About this exercise: Among the entries that follow, some lines contain the word "neck". Show all of them.

Information given:
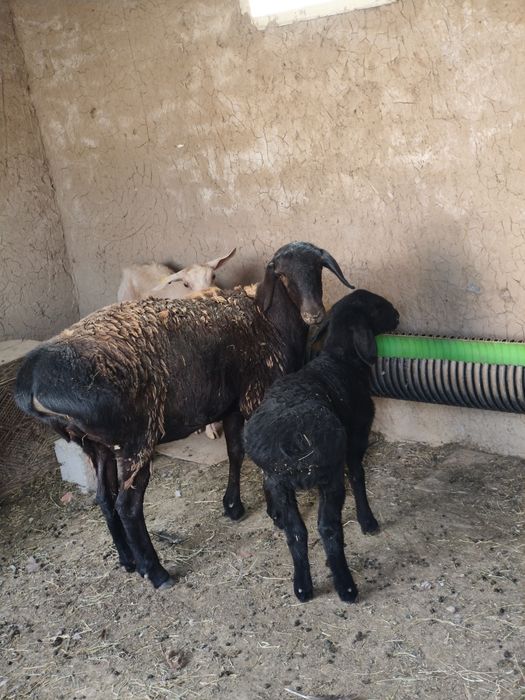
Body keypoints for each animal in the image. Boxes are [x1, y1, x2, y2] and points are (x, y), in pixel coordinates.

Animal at [15, 242, 353, 589]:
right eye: (283, 274)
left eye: (317, 268)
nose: (314, 313)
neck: (268, 317)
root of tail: (32, 379)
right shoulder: (255, 395)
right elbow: (257, 460)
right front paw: (274, 512)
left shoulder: (231, 404)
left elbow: (235, 452)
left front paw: (233, 506)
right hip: (136, 438)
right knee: (127, 506)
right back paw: (155, 571)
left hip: (97, 445)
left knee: (104, 499)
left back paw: (127, 560)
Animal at [244, 290, 399, 602]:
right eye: (378, 306)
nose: (398, 315)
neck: (340, 359)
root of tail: (292, 441)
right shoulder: (357, 438)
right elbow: (358, 476)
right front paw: (367, 522)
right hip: (328, 476)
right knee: (328, 529)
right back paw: (346, 587)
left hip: (279, 481)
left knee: (296, 531)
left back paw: (302, 587)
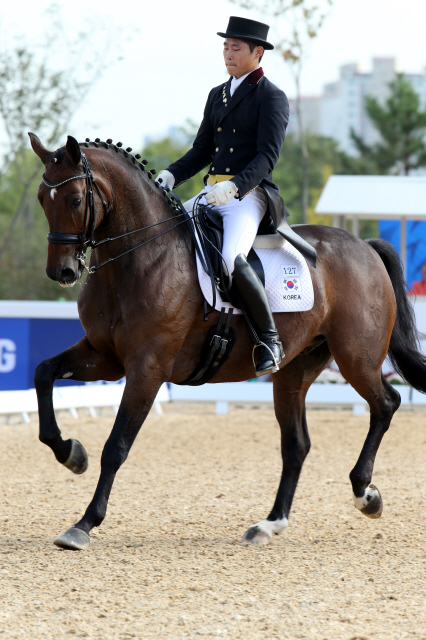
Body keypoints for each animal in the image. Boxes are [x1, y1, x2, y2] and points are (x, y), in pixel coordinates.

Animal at [29, 134, 426, 552]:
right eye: (42, 197)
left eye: (75, 200)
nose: (62, 271)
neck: (137, 257)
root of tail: (365, 246)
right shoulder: (105, 357)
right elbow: (43, 374)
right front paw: (71, 453)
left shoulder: (147, 368)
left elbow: (116, 446)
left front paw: (85, 523)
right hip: (295, 370)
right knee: (297, 444)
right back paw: (269, 524)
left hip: (356, 357)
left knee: (386, 403)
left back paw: (365, 493)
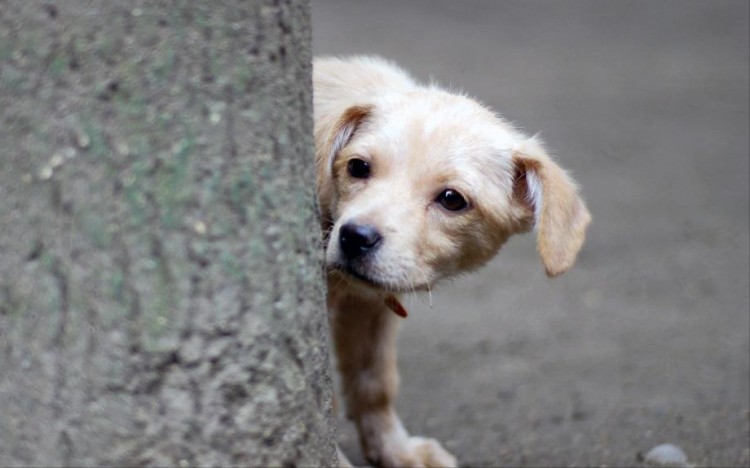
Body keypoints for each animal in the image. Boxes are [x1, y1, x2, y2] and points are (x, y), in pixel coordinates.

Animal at [312, 56, 592, 466]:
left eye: (451, 199)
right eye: (358, 167)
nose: (354, 238)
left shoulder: (366, 306)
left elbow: (374, 381)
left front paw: (396, 450)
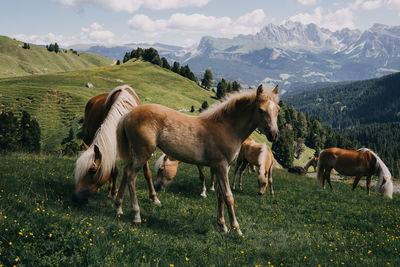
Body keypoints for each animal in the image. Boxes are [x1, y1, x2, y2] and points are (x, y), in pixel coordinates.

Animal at [114, 85, 280, 236]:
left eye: (278, 110)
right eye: (261, 110)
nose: (274, 135)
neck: (226, 127)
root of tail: (128, 114)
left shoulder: (223, 168)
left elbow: (220, 194)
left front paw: (222, 225)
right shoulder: (221, 166)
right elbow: (228, 196)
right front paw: (236, 229)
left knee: (125, 172)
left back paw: (118, 208)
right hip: (142, 153)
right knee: (131, 176)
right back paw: (136, 216)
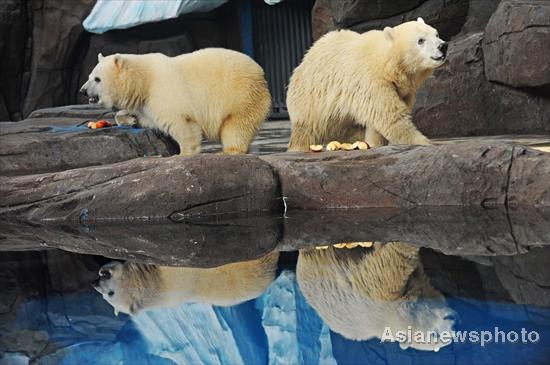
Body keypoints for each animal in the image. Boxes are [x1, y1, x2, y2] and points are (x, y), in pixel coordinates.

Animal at [79, 48, 272, 155]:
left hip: (241, 95)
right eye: (89, 76)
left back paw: (228, 151)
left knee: (237, 125)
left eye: (97, 79)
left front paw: (184, 153)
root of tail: (260, 73)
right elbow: (147, 118)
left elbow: (180, 123)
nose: (82, 90)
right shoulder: (146, 103)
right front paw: (129, 118)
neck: (143, 80)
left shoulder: (163, 92)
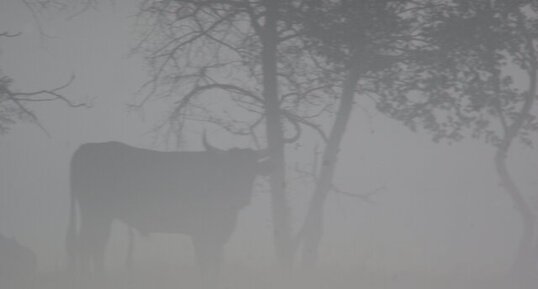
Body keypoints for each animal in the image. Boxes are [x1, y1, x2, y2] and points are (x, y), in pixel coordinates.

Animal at [66, 136, 268, 286]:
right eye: (230, 170)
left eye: (251, 172)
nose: (241, 199)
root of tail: (86, 148)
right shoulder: (201, 234)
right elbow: (204, 263)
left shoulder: (217, 235)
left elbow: (216, 263)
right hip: (96, 214)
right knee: (90, 245)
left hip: (97, 216)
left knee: (90, 244)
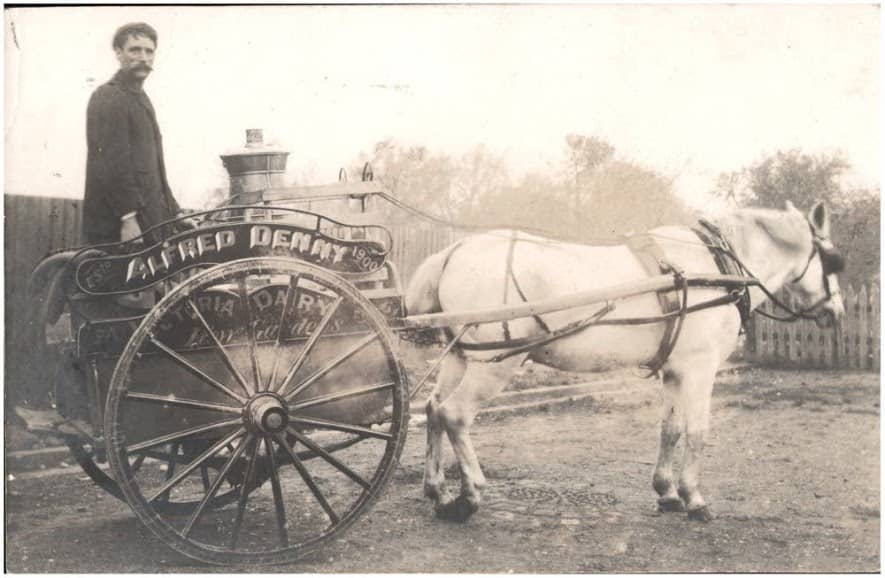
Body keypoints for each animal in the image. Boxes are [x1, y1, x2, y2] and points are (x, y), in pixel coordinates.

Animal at [404, 200, 848, 520]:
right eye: (832, 260)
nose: (837, 312)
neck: (716, 269)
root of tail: (456, 250)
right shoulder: (700, 370)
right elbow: (697, 433)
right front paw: (694, 498)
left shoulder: (675, 372)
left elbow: (670, 429)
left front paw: (667, 492)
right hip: (495, 363)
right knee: (456, 414)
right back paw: (470, 495)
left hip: (460, 356)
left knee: (434, 409)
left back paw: (437, 489)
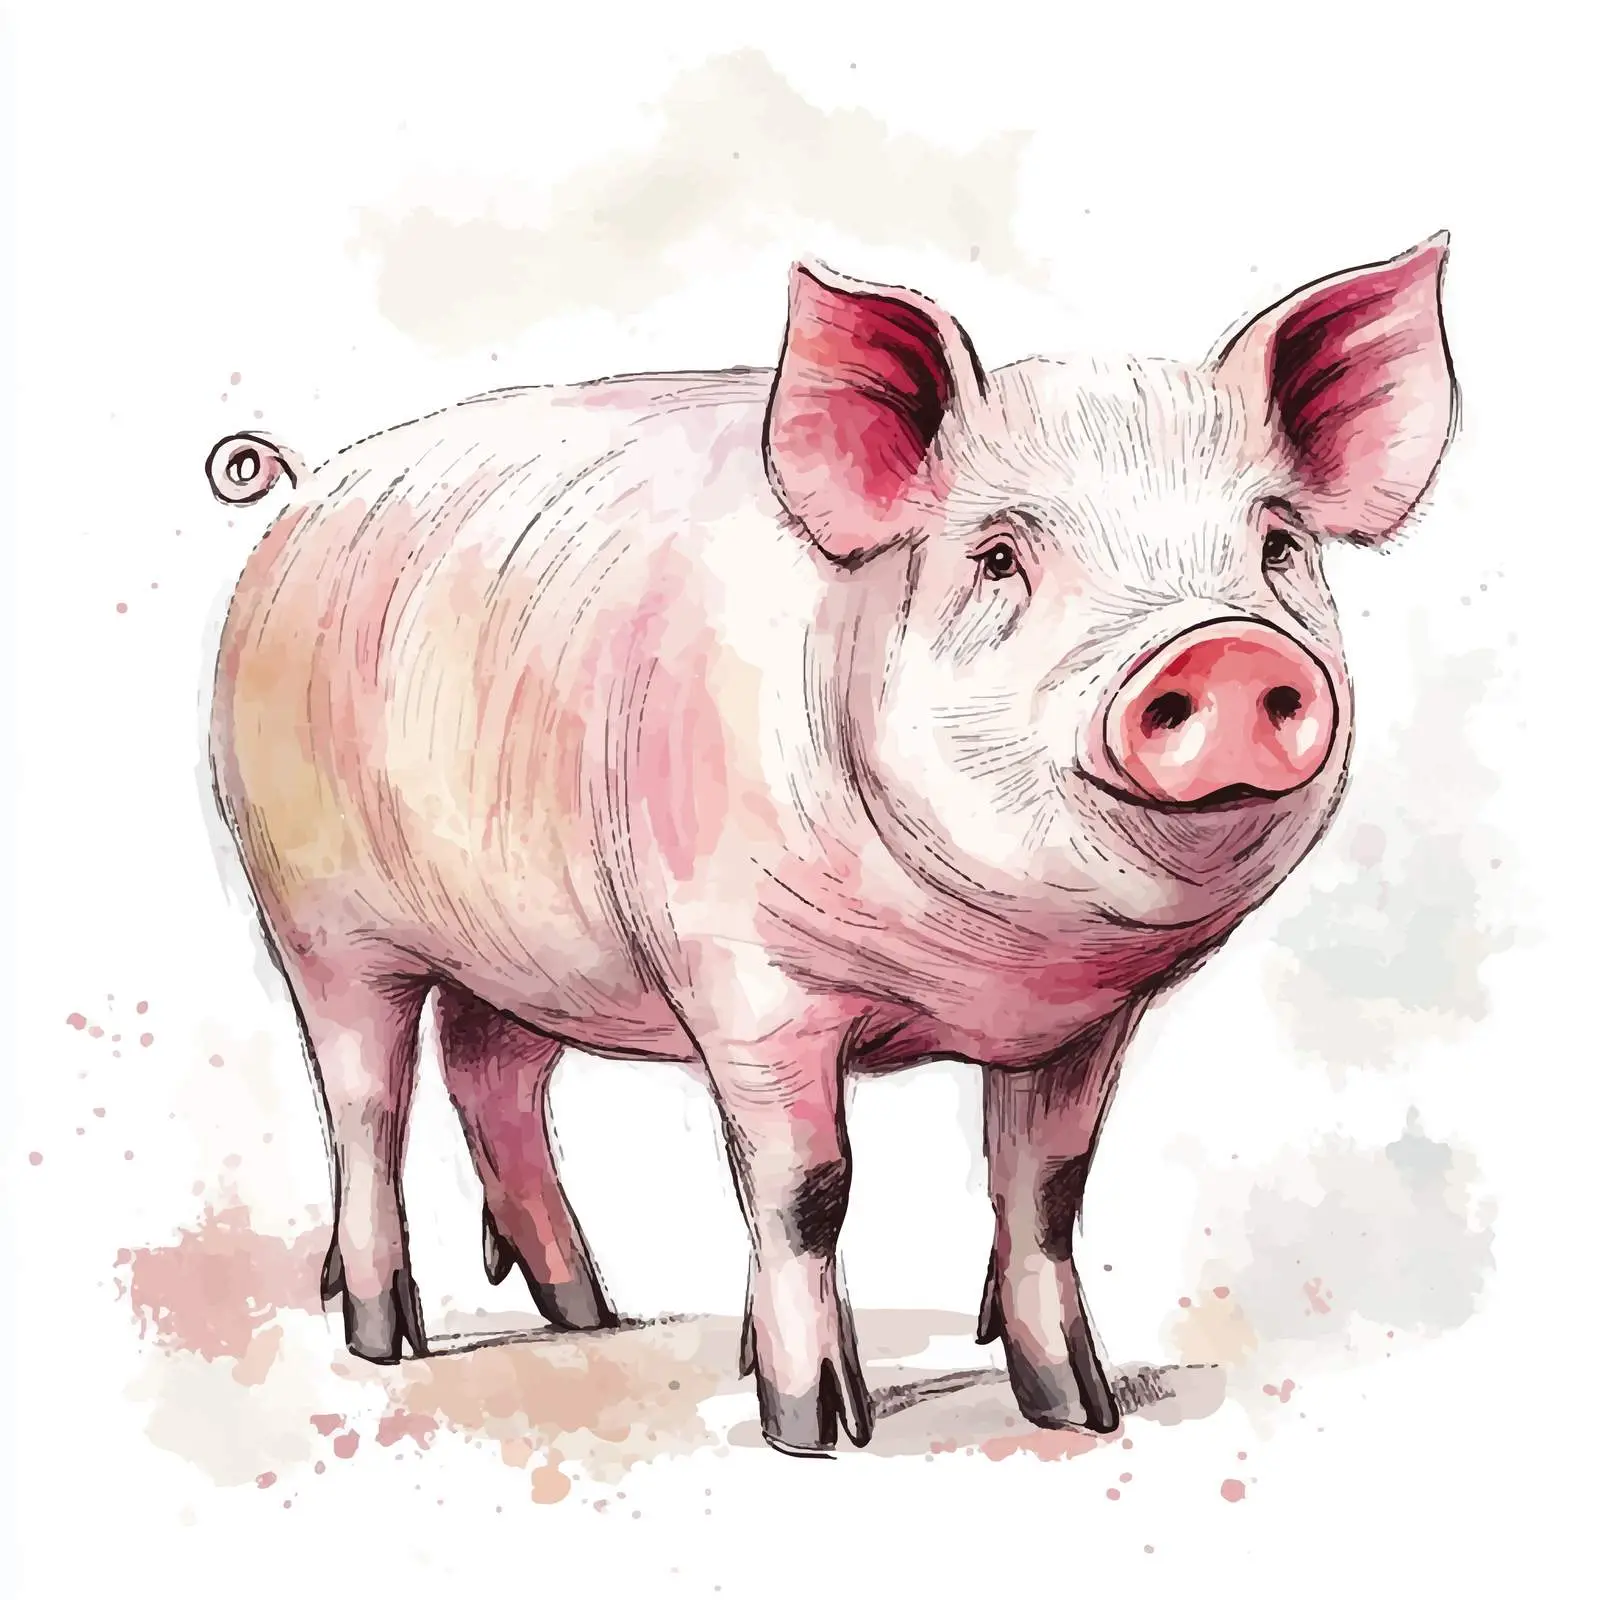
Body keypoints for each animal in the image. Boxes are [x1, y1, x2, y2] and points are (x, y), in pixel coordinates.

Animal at [205, 234, 1456, 1455]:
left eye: (1279, 545)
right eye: (998, 558)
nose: (1225, 650)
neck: (985, 971)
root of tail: (308, 483)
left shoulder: (1081, 1025)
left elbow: (1045, 1189)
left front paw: (1080, 1411)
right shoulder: (746, 975)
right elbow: (809, 1186)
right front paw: (813, 1428)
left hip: (532, 948)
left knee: (491, 1071)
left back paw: (588, 1309)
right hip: (310, 911)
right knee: (366, 1102)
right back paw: (387, 1338)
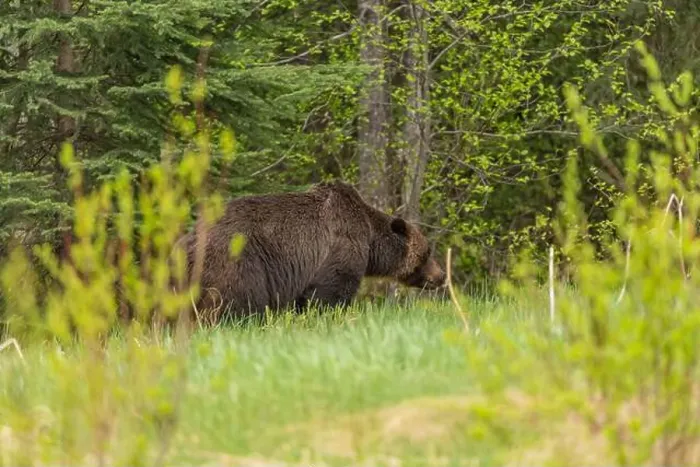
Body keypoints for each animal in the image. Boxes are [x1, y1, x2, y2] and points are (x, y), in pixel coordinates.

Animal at [175, 180, 446, 320]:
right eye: (427, 253)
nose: (441, 276)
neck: (370, 240)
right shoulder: (341, 246)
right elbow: (330, 292)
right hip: (238, 264)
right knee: (234, 303)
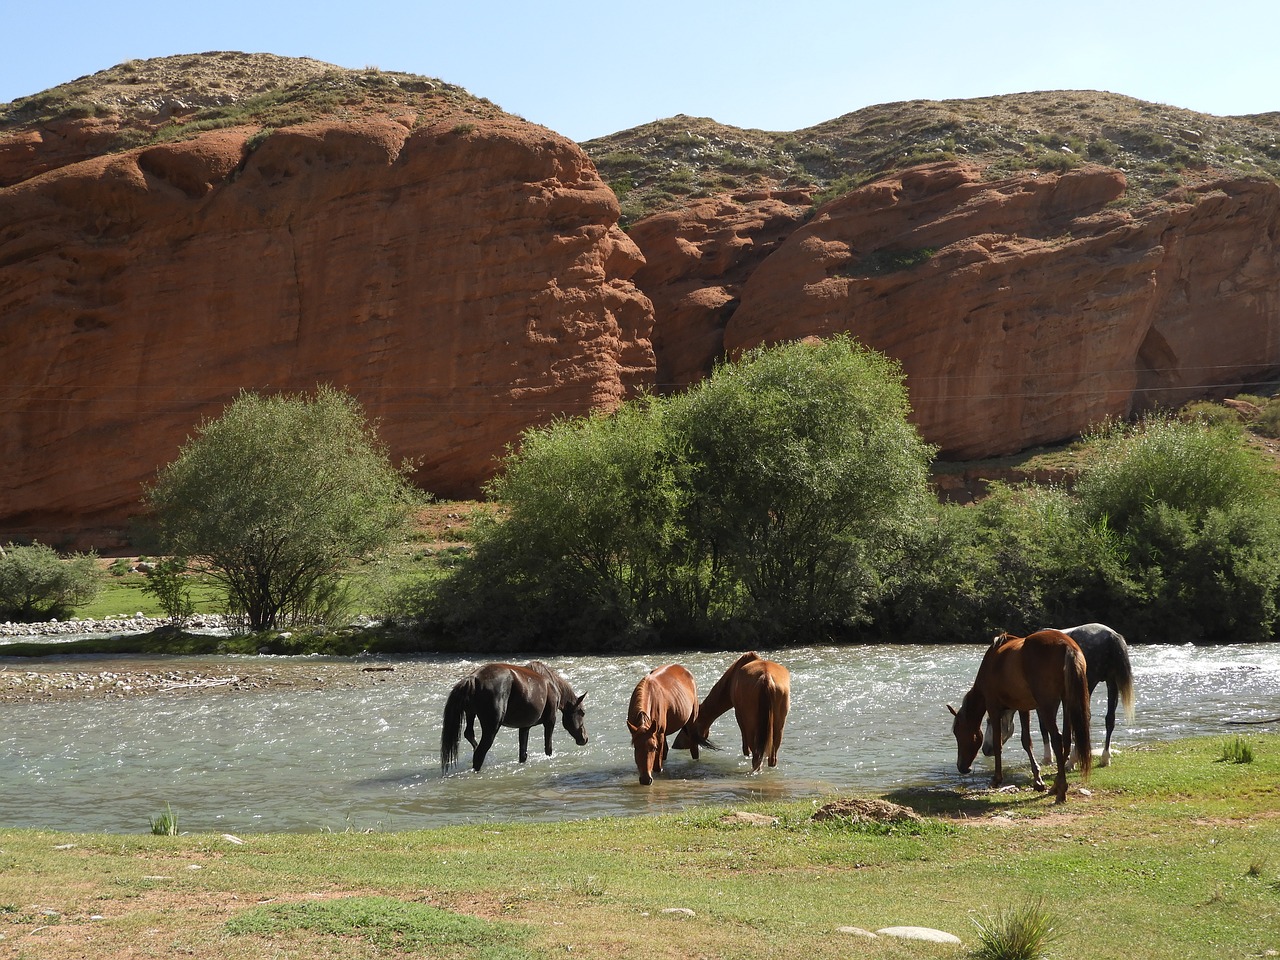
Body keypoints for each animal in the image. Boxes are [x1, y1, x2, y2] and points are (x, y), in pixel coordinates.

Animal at [435, 660, 586, 773]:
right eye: (582, 712)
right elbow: (548, 748)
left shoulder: (524, 727)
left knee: (469, 735)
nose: (585, 738)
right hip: (492, 727)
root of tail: (473, 678)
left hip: (470, 714)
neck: (552, 685)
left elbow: (523, 754)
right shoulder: (550, 721)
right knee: (479, 753)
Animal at [952, 632, 1090, 803]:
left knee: (1057, 739)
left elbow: (997, 743)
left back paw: (1061, 791)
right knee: (1065, 738)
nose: (962, 767)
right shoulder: (1024, 708)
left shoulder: (993, 706)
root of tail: (1067, 646)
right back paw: (1055, 786)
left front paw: (996, 779)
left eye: (957, 733)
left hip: (1047, 705)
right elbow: (1026, 742)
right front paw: (1038, 781)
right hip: (1067, 701)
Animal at [983, 627, 1136, 773]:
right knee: (1109, 719)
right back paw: (1105, 758)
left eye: (989, 721)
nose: (985, 749)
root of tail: (1112, 637)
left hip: (1088, 683)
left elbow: (1044, 726)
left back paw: (1072, 761)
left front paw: (1048, 758)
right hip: (1111, 682)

Response:
neck: (268, 317)
neck: (340, 359)
neck: (137, 257)
neck: (226, 127)
neck: (143, 80)
neck: (716, 269)
neck: (985, 971)
neck: (370, 240)
neck: (552, 685)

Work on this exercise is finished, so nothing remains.